• Written task: What you return should match the records below exactly.
----
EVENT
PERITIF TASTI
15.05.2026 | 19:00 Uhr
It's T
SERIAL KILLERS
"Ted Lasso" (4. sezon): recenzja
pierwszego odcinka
----
• Final answer:
EVENT
PERITIF TASTI
15.05.2026 | 19:00 Uhr
It's T
SERIAL KILLERS
"Ted Lasso" (4. sezon): recenzja
pierwszego odcinka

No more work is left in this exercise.